To be done |
Extend the attic ladder installation guide from where it stops.

Supplied text |
____
Make the most of all of that space in your roof with an attic ladder. Whether you already have an existing cavity in your roof or need to create a new one, we’ll show you how to safely frame and install a ladder to suit your needs.

Continue to step-by-step instructions

Step by Step Instructions

1 Prepare the attic opening in your ceiling
2 Cut the attic opening in your ceiling
3 Create your framework around the opening
4 Put the ladder into position
5 Get the ladder into place
6 Pack the unfixed side to square off the ladder
7 Cut the ladder feet off for a square finish
8 Finishing touches
  • Step 1. Prepare the attic opening in your ceiling

    Measure the width and length of the attic ladder. Then determine the centre point in your hall for the ladder. Measure half the width of the attic ladder from the roof centre line to one side. This will be where one side of the cavity is. Repeat the process at the other end to get a clean line for the opening edge. Use a level to join the marks for your first length line. Repeat the process on the other side then mark out the lines for the ends of the cavity.

  • Step 2. Cut the attic opening in your ceiling

    Cut along the lines with your plasterboard saw, making sure there are no cables or pipes in the roof where you are cutting.

  • Step 3. Create your framework around the opening

    Work out whether you need to remove any ceiling joists in your cavity. If you do, make sure they aren’t load bearing. Measure and cut noggins, which are horizontal pieces of timber around the frame, and fix them to the bearing boards. This will reinforce the area and prevent the ceiling from sagging.

  • Step 4. Put the ladder into position

    Get someone to help you put the ladder up into position. Temporarily brace the ladder by hammering some scrap pieces of timber into the roof at each end. At the far end, nail the timber over the edge to help you to hold the ladder in. At the near end, the block should only cover the frame and not the door.
____
Dataset excerpt |
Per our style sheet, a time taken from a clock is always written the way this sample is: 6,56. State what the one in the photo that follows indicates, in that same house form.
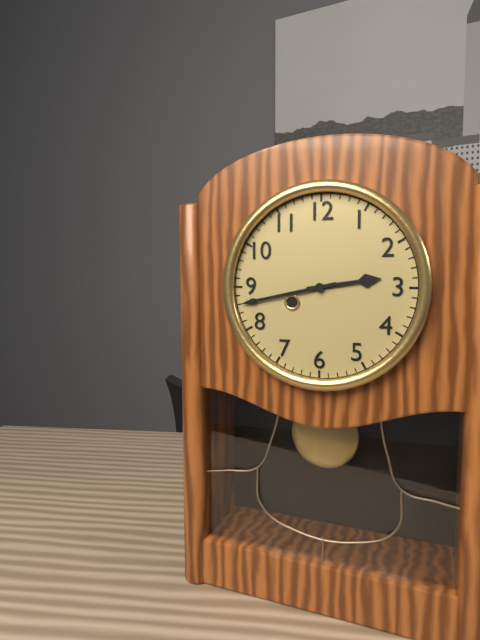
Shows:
____
Solved problem |
  • Step 5. Get the ladder into place

    Square up the ladder against one of the noggins. Carefully open the door and attach the ladder casing to the ceiling frame. Make sure the ladder is straight before screwing in or nailing.
  • Step 6. Pack the unfixed side to square off the ladder

    Next, the side that hasn’t been fixed yet needs to be packed. Break some packers to the width of the ladder kit and insert in the gap. Make sure the fit is tight because if it’s too loose, it will pull the frame out of square. Then screw the framing onto that side as well.
  • Step 7. Cut the ladder feet off for a square finish

    To ensure the ladder stands flush on the ground, measure from the ladder towards the ground and then cut that amount off the bottom step. Transfer that measurement from the join down. Then mark it off on the ladder and cut off the feet with a handsaw. Replace the plastic feet at the ends of the attic ladder.
  • Step 8. Finishing touches

    Now go back and screw in any more screws that you missed because the ladder was folded up. After ensuring everything is square and the ladder closes okay, you can remove the temporary blocks. To finish, put architraves around the cavity to clean up the job and you’re done.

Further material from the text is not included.